In the hot-gas path of gas turbines, nickel-based and cobalt-based materials are used. Owing to their optimization to the highest possible strength, however, these materials often do not have sufficient resistance to oxidation and high-temperature corrosion in the hot gas. Therefore, the materials have to be protected from attack by the hot gas using suitable protective coatings. To increase the turbine inlet temperature, a ceramic layer based on zirconium oxide is also additionally applied to components subject to extremely high thermal stresses for thermal insulation. The realization of the highest possible operating temperatures and a long service life of the components which are exposed to hot gas requires an optimally adapted protective layer system consisting of a bonding layer and a thermal barrier coating. The composition of the bonding layer here is of central importance.

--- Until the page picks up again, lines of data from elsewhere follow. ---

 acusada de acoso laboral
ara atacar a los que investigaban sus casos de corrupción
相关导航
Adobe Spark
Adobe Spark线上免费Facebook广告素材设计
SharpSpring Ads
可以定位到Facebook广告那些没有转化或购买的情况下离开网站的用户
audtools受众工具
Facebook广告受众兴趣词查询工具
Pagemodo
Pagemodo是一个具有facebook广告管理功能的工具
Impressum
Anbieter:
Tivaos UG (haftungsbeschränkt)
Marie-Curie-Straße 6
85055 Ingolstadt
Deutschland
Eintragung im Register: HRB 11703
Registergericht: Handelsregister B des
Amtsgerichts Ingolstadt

To solve this problem, protective layers are applied to the hottest components in part also as a bonding layer for a thermal barrier coating. These generally consist of what are known as NiCoCrAlY covering layers, which, in addition to nickel and/or cobalt, can also contain chromium, aluminum, silicon, rhenium, tantalum and rare earth elements such as yttrium, hafnium and the like. However, further increasing surface temperatures on the protective layer can lead to damage, which results in failure of the layer or in spalling of the thermal barrier coating. Rhenium has often been used.

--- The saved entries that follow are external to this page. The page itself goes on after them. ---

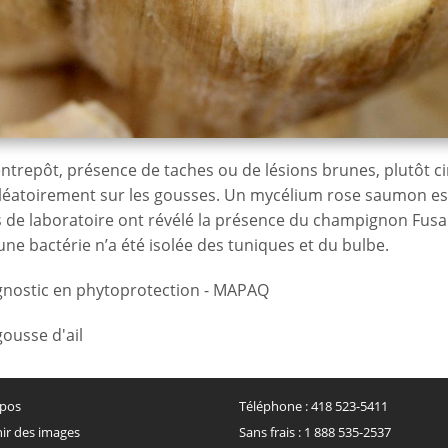
’entrepôt, présence de taches ou de lésions brunes, plutôt ci
aléatoirement sur les gousses. Un mycélium rose saumon est
s de laboratoire ont révélé la présence du champignon Fus
cune bactérie n’a été isolée des tuniques et du bulbe.
iagnostic en phytoprotection - MAPAQ
ousse d'ail
pos
Téléphone :
418 523-5411
ir des images
Sans frais :
1 888 535-2537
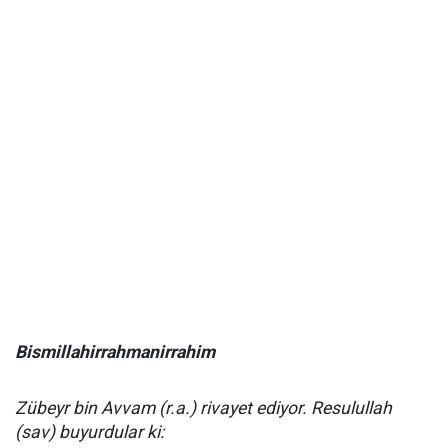
Bismillahirrahmanirrahim
Zübeyr bin Avvam (r.a.) rivayet ediyor. Resulullah
(sav) buyurdular ki:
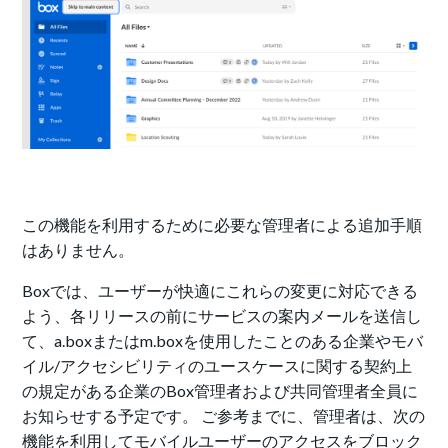
この機能を利用するために必要な管理者による追加手順
はありません。
Boxでは、ユーザーが快適にこれらの変更に対応できる
よう、各リリースの前にサービスの案内メールを送信し
て、a.boxまたはm.boxを使用したことのある企業やモバ
イル/アクセシビリティのユースケースに関する契約上
の規定がある企業のBox管理者および共同管理者全員に
お知らせする予定です。 ご参考までに、管理者は、次の
機能を利用してモバイルユーザーのアクセスをブロック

However, rhenium has the disadvantage that its content considerably increases the costs. This has been particularly significant in the past few years and will also play a major role in the future.
Given increasing temperatures of the layer surface or for longer service lives of the protective layers, it is necessary to develop suitable protective layers which, under these boundary conditions, have improved oxidation resistance combined with a sufficiently good thermomechanical resistance and at the same time lower costs than rhenium-containing layers. This can be achieved only by a very balanced chemical composition of the protective layer. Here, the elements Ni, Co, Cr, Al and Y are particularly important.
The fact that these elements also interact with the base material owing to diffusion must also be taken into great consideration.